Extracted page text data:
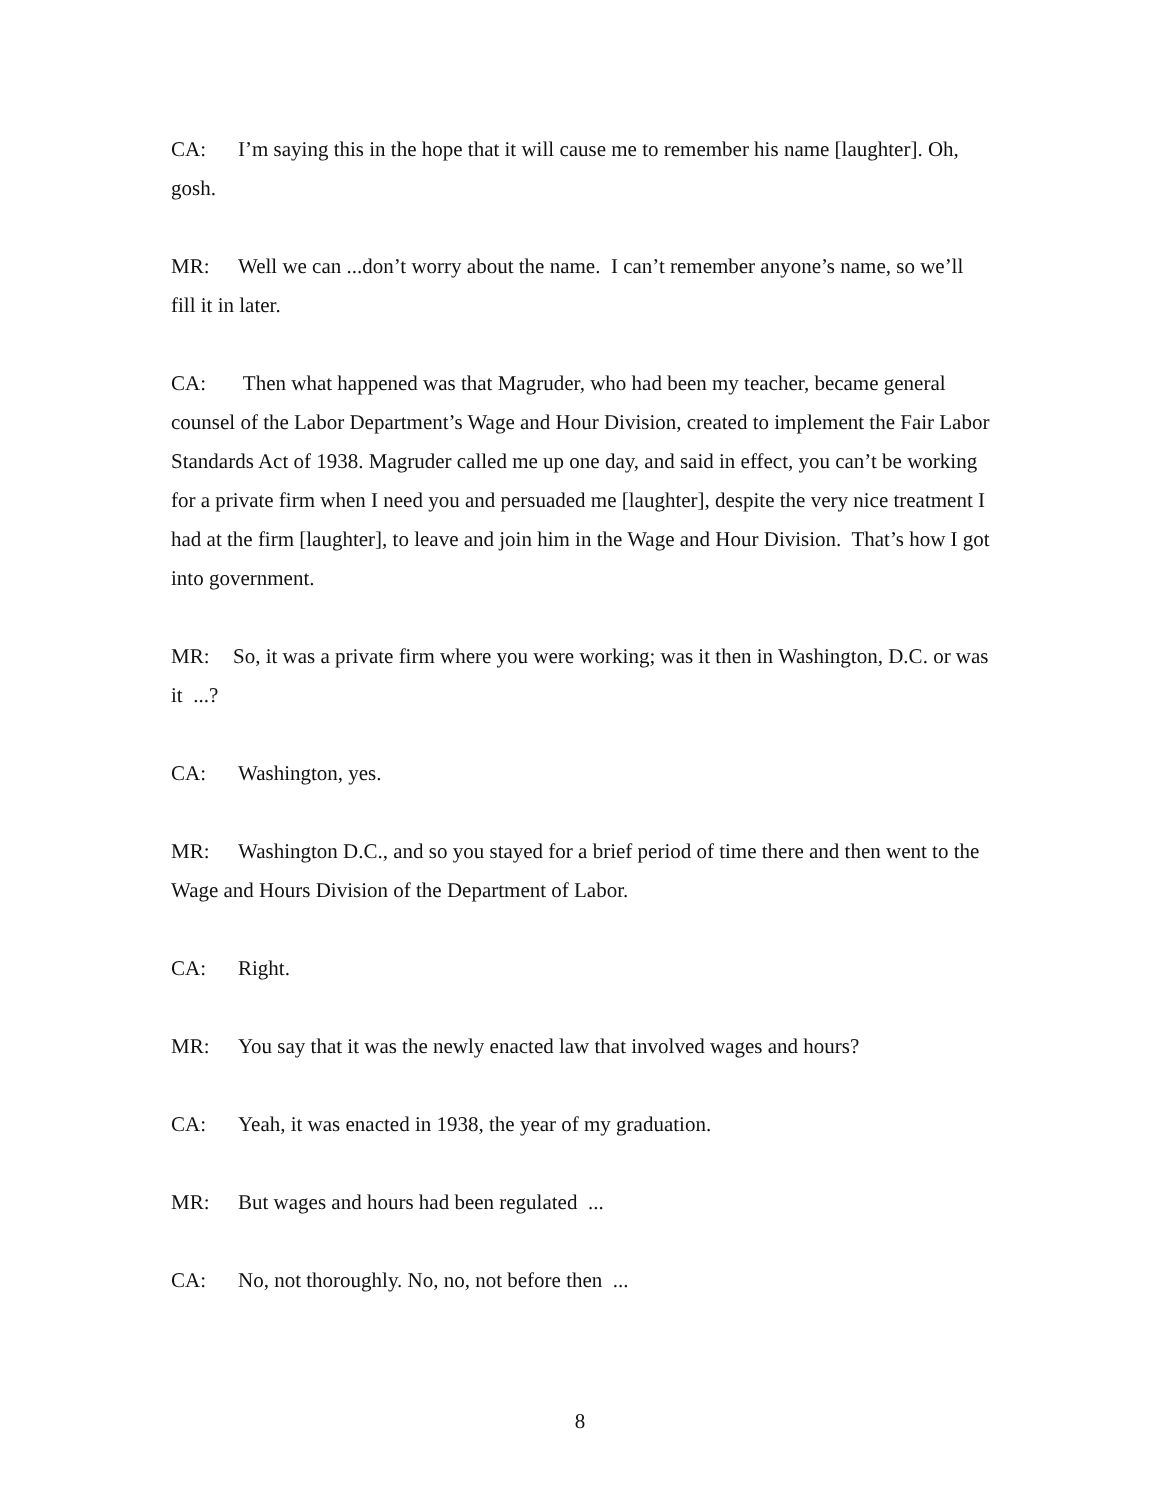CA: I’m saying this in the hope that it will cause me to remember his name [laughter]. Oh, gosh.
MR: Well we can ...don’t worry about the name. I can’t remember anyone’s name, so we’ll fill it in later.
CA: Then what happened was that Magruder, who had been my teacher, became general counsel of the Labor Department’s Wage and Hour Division, created to implement the Fair Labor Standards Act of 1938. Magruder called me up one day, and said in effect, you can’t be working for a private firm when I need you and persuaded me [laughter], despite the very nice treatment I had at the firm [laughter], to leave and join him in the Wage and Hour Division. That’s how I got into government.
MR: So, it was a private firm where you were working; was it then in Washington, D.C. or was it ...?
CA: Washington, yes.
MR: Washington D.C., and so you stayed for a brief period of time there and then went to the Wage and Hours Division of the Department of Labor.
CA: Right.
MR: You say that it was the newly enacted law that involved wages and hours?
CA: Yeah, it was enacted in 1938, the year of my graduation.
MR: But wages and hours had been regulated ...
CA: No, not thoroughly. No, no, not before then ...
8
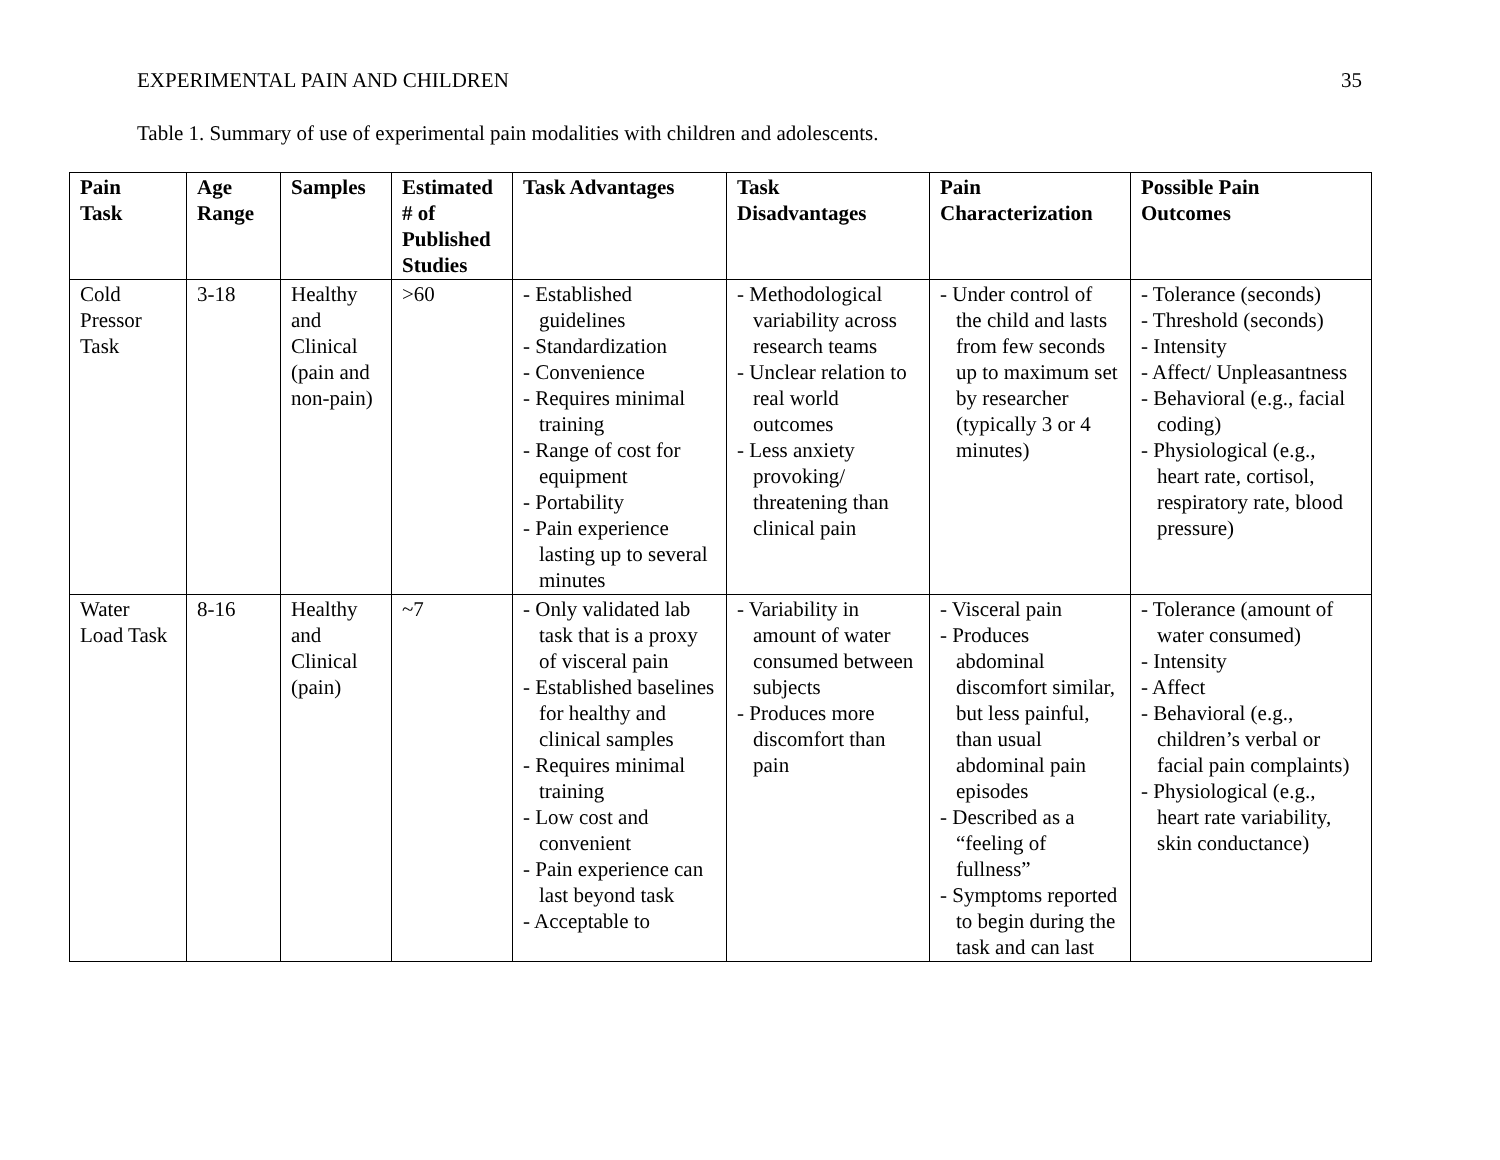EXPERIMENTAL PAIN AND CHILDREN 35
Table 1. Summary of use of experimental pain modalities with children and adolescents.
| Pain Task | Age Range | Samples | Estimated # of Published Studies | Task Advantages | Task Disadvantages | Pain Characterization | Possible Pain Outcomes |
| --- | --- | --- | --- | --- | --- | --- | --- |
| Cold Pressor Task | 3-18 | Healthy and Clinical (pain and non-pain) | >60 | - Established guidelines - Standardization - Convenience - Requires minimal training - Range of cost for equipment - Portability - Pain experience lasting up to several minutes | - Methodological variability across research teams - Unclear relation to real world outcomes - Less anxiety provoking/ threatening than clinical pain | - Under control of the child and lasts from few seconds up to maximum set by researcher (typically 3 or 4 minutes) | - Tolerance (seconds) - Threshold (seconds) - Intensity - Affect/ Unpleasantness - Behavioral (e.g., facial coding) - Physiological (e.g., heart rate, cortisol, respiratory rate, blood pressure) |
| Water Load Task | 8-16 | Healthy and Clinical (pain) | ~7 | - Only validated lab task that is a proxy of visceral pain - Established baselines for healthy and clinical samples - Requires minimal training - Low cost and convenient - Pain experience can last beyond task - Acceptable to | - Variability in amount of water consumed between subjects - Produces more discomfort than pain | - Visceral pain - Produces abdominal discomfort similar, but less painful, than usual abdominal pain episodes - Described as a “feeling of fullness” - Symptoms reported to begin during the task and can last | - Tolerance (amount of water consumed) - Intensity - Affect - Behavioral (e.g., children’s verbal or facial pain complaints) - Physiological (e.g., heart rate variability, skin conductance) |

> [YOUR GOAL]
I'd like the number of lines above that contain the word "Labor", and nothing besides that number.

> [RESPONSE TO THE TASK]
2